**Instructions for the task:**
Each line from the one containing "tissue was stained" to the last line of the listing below is to be duplicated exactly, and no picture is to be carried over.

**Information shown:**

== Segment start ==

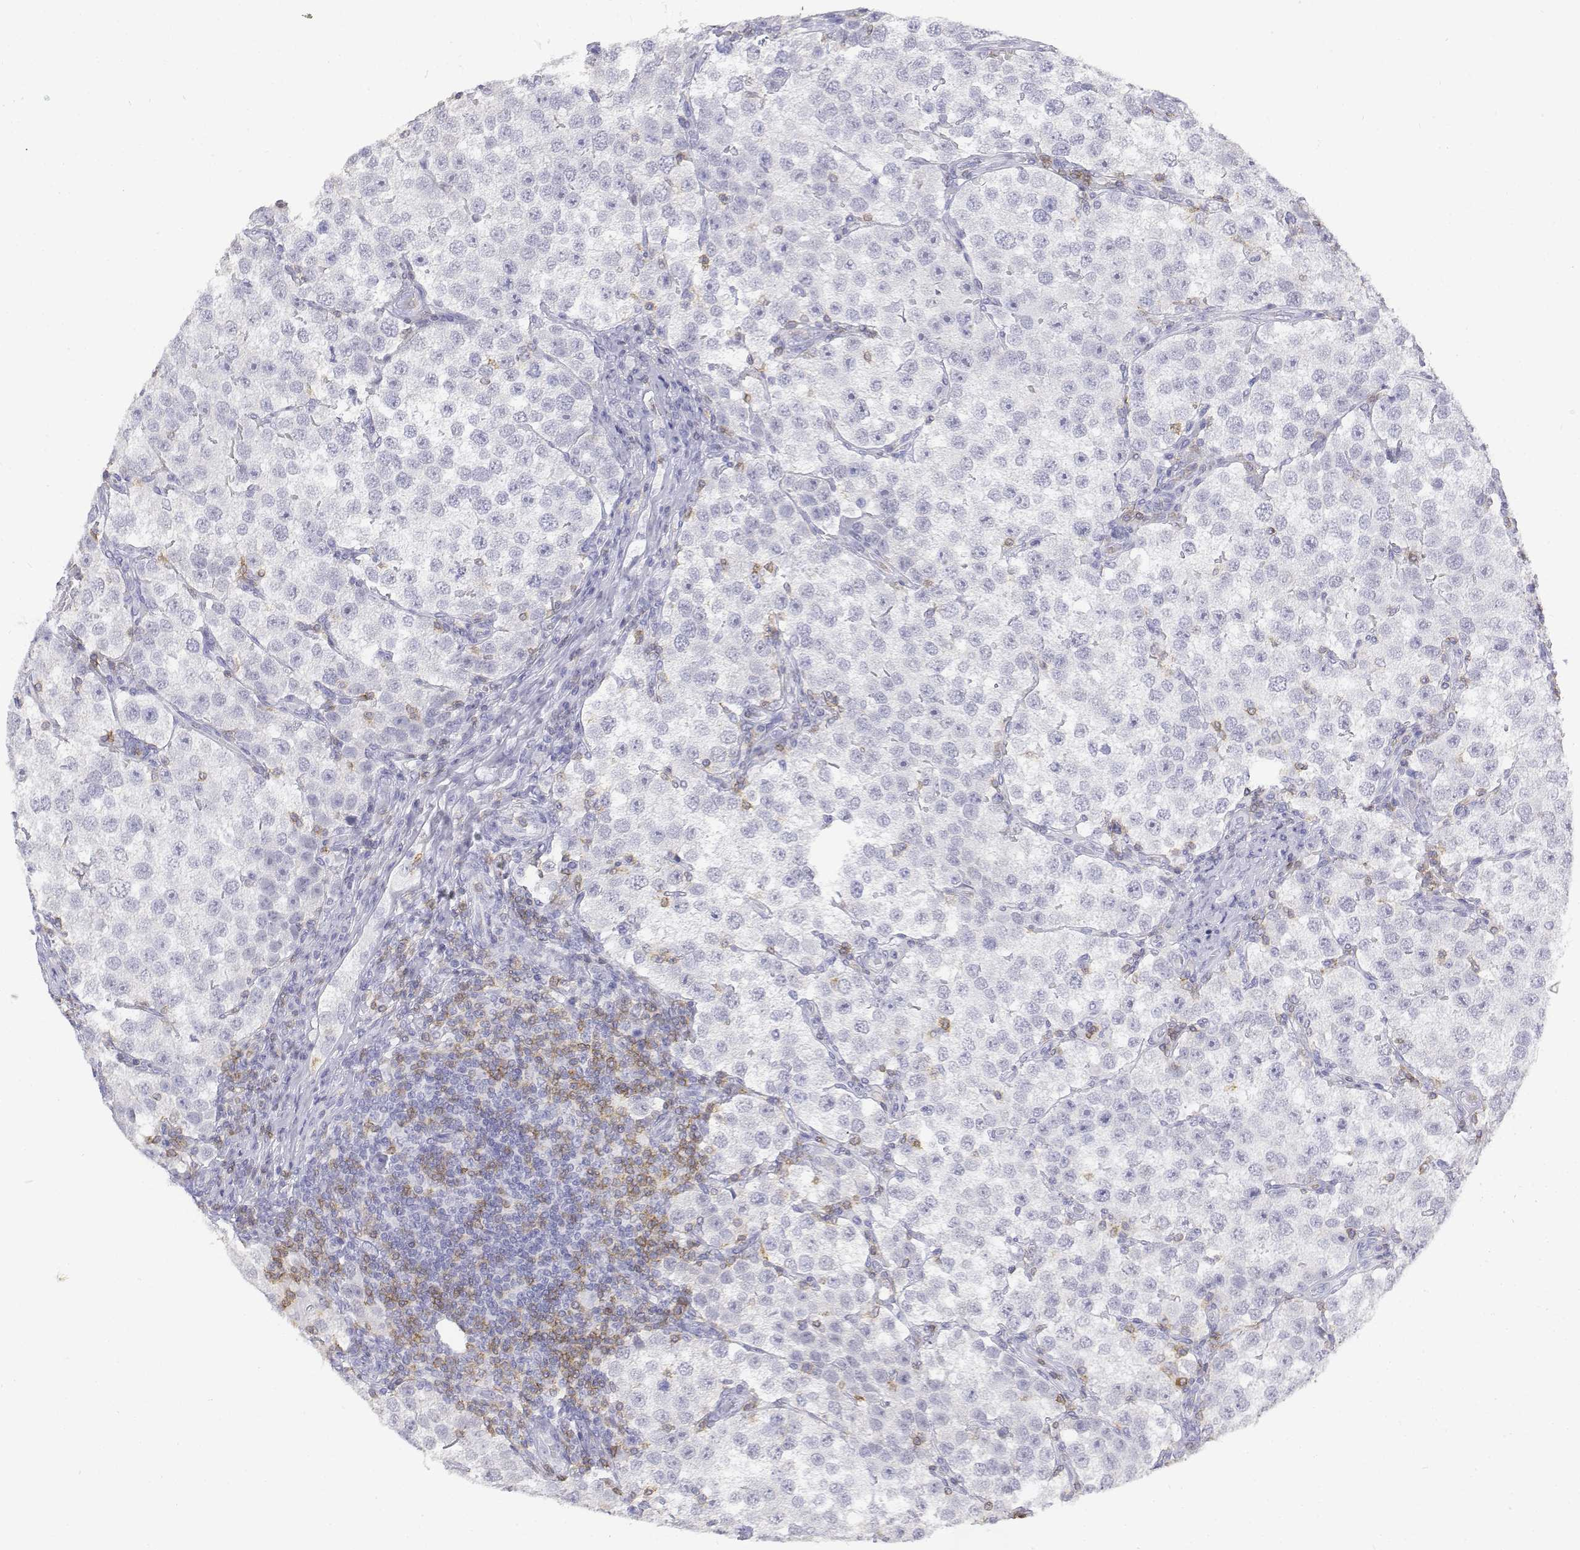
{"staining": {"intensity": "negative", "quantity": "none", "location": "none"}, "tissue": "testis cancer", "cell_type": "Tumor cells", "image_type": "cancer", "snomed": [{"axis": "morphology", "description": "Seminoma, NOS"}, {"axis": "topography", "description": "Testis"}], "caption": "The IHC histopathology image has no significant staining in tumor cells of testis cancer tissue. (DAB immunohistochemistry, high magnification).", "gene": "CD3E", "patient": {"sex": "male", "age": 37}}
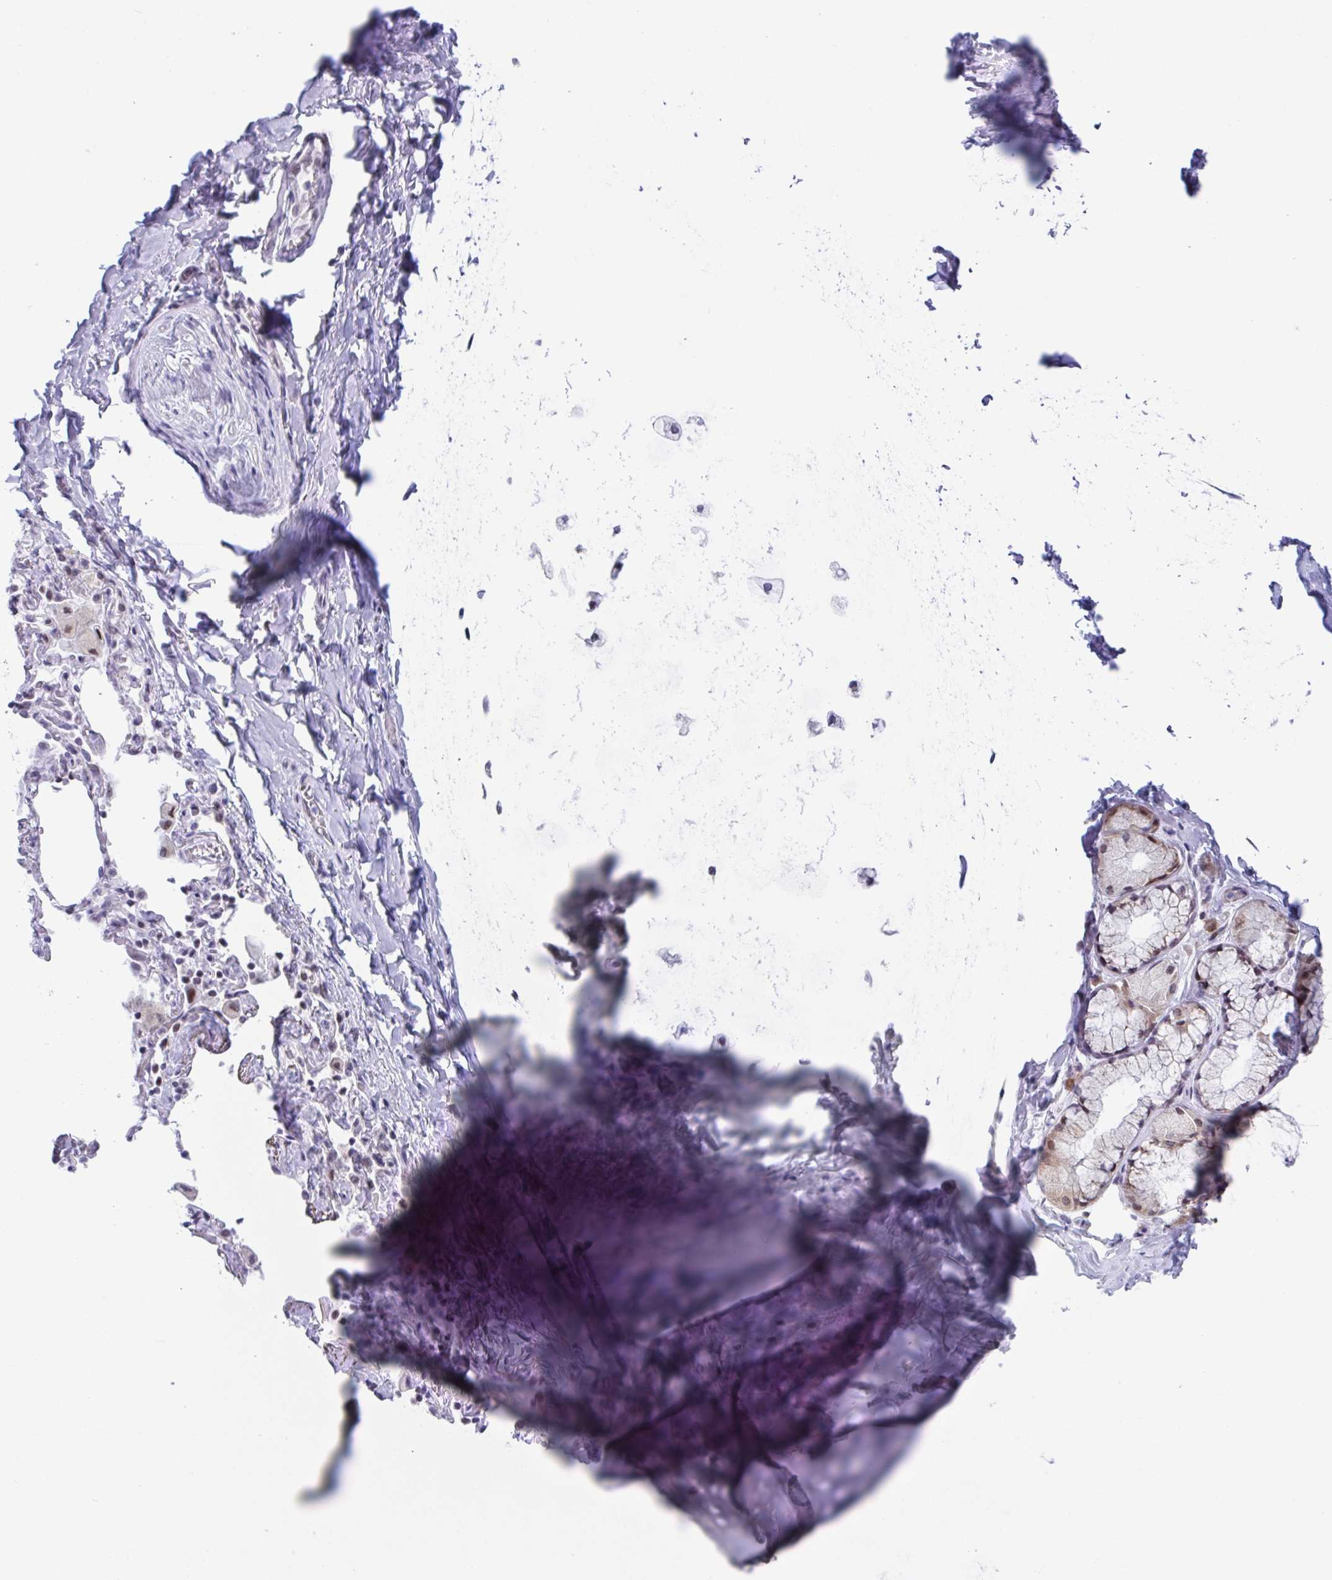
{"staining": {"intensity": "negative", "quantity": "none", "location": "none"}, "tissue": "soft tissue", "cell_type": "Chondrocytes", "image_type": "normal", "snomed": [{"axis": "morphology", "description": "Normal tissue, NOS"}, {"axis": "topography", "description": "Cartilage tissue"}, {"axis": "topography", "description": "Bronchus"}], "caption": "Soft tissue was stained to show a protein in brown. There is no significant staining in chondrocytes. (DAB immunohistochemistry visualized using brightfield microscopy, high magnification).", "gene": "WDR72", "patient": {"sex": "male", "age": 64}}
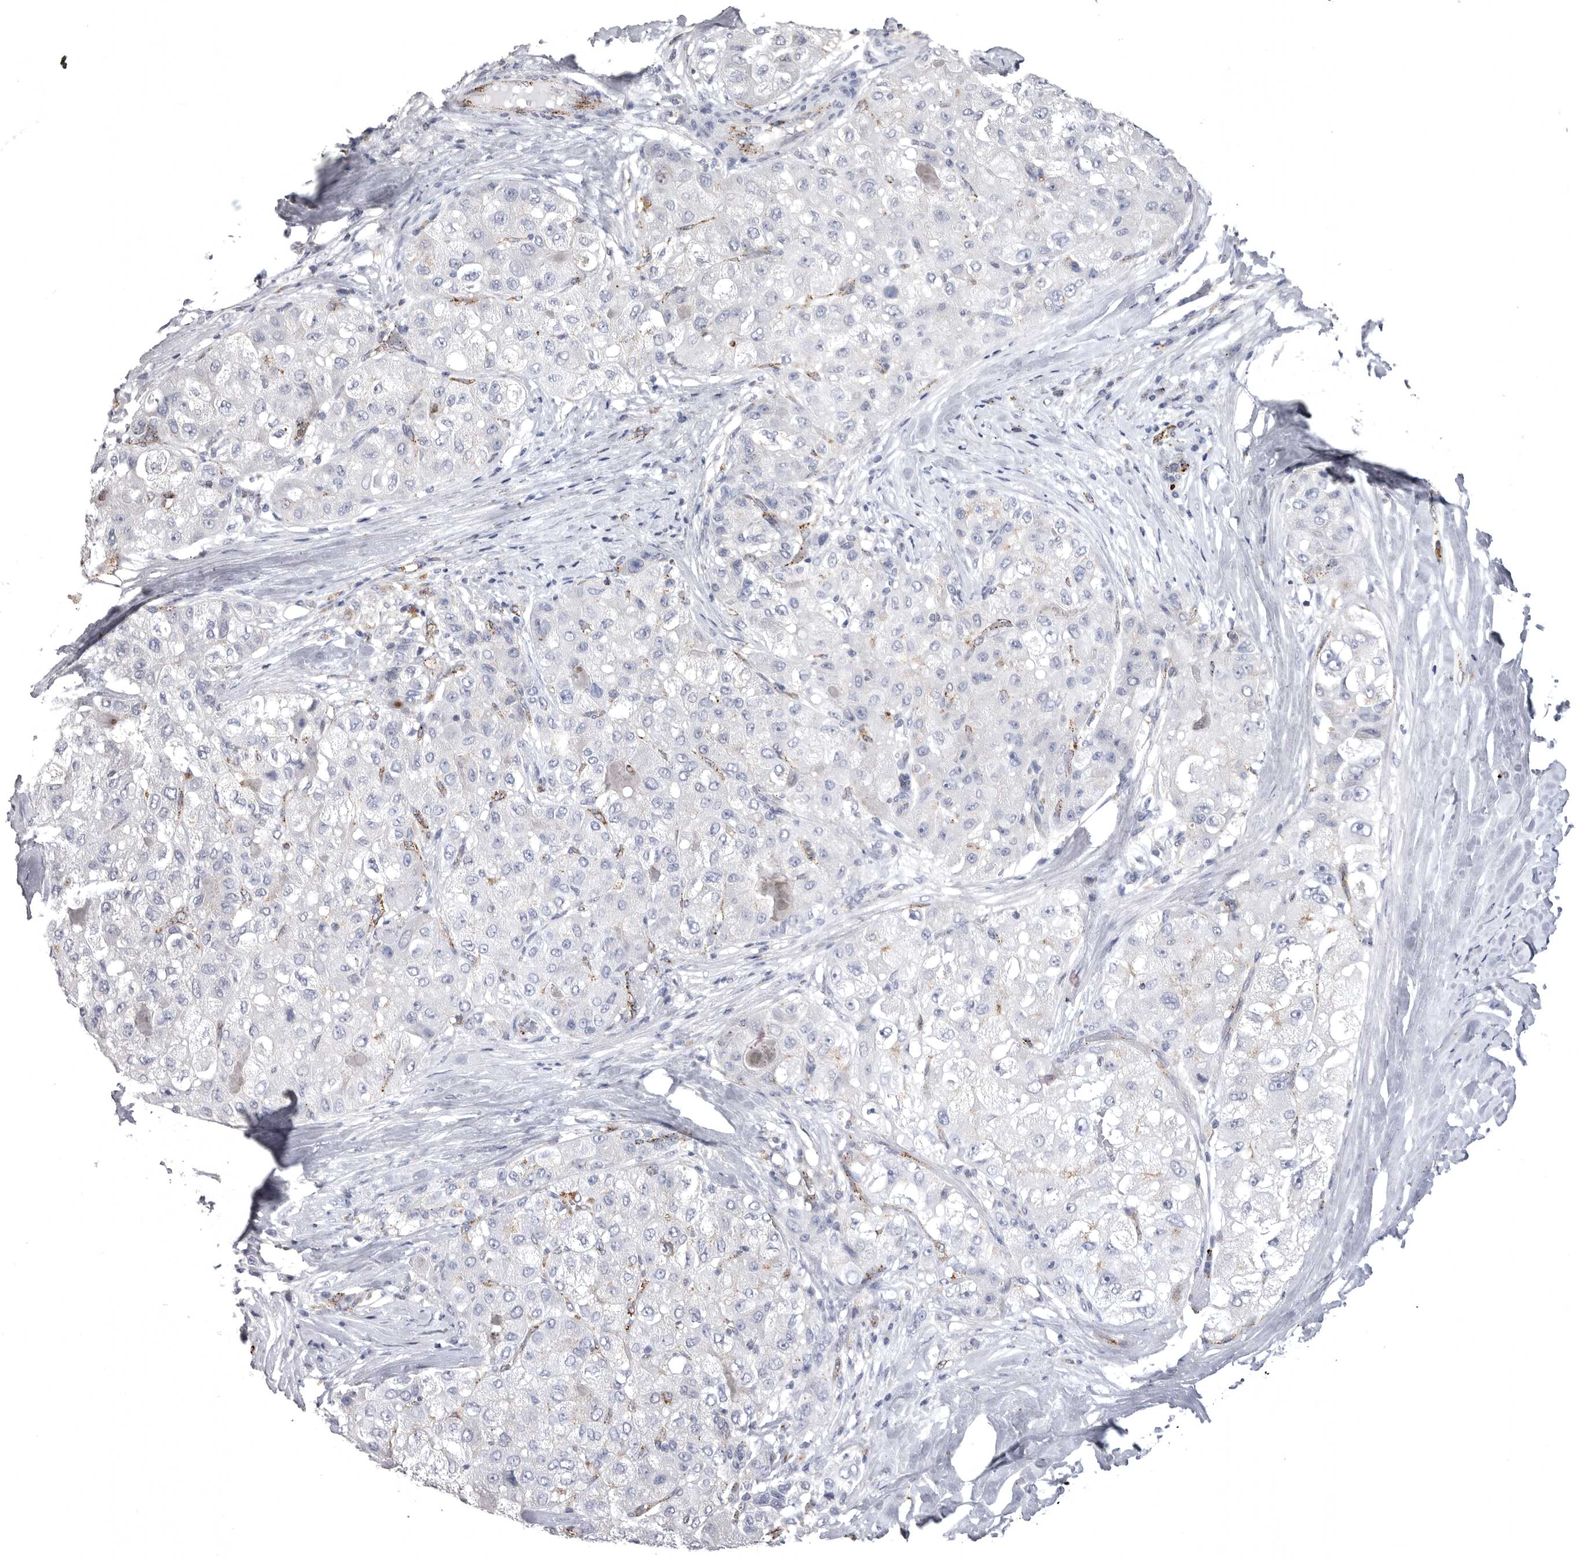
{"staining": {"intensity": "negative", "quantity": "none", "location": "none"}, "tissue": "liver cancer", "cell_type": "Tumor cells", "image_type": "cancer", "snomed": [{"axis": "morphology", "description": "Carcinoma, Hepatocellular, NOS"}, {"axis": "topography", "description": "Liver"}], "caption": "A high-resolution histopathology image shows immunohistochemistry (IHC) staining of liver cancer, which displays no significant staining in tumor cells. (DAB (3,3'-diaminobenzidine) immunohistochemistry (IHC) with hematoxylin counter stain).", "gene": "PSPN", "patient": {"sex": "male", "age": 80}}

== Segment end ==

**Result:**
{"staining": {"intensity": "negative", "quantity": "none", "location": "none"}, "tissue": "soft tissue", "cell_type": "Chondrocytes", "image_type": "normal", "snomed": [{"axis": "morphology", "description": "Normal tissue, NOS"}, {"axis": "topography", "description": "Cartilage tissue"}, {"axis": "topography", "description": "Bronchus"}], "caption": "Soft tissue was stained to show a protein in brown. There is no significant staining in chondrocytes. (DAB immunohistochemistry visualized using brightfield microscopy, high magnification).", "gene": "WDR72", "patient": {"sex": "male", "age": 64}}
{"staining": {"intensity": "negative", "quantity": "none", "location": "none"}, "tissue": "liver cancer", "cell_type": "Tumor cells", "image_type": "cancer", "snomed": [{"axis": "morphology", "description": "Carcinoma, Hepatocellular, NOS"}, {"axis": "topography", "description": "Liver"}], "caption": "A high-resolution histopathology image shows immunohistochemistry (IHC) staining of liver cancer, which displays no significant staining in tumor cells. (DAB (3,3'-diaminobenzidine) immunohistochemistry (IHC) with hematoxylin counter stain).", "gene": "PSPN", "patient": {"sex": "male", "age": 80}}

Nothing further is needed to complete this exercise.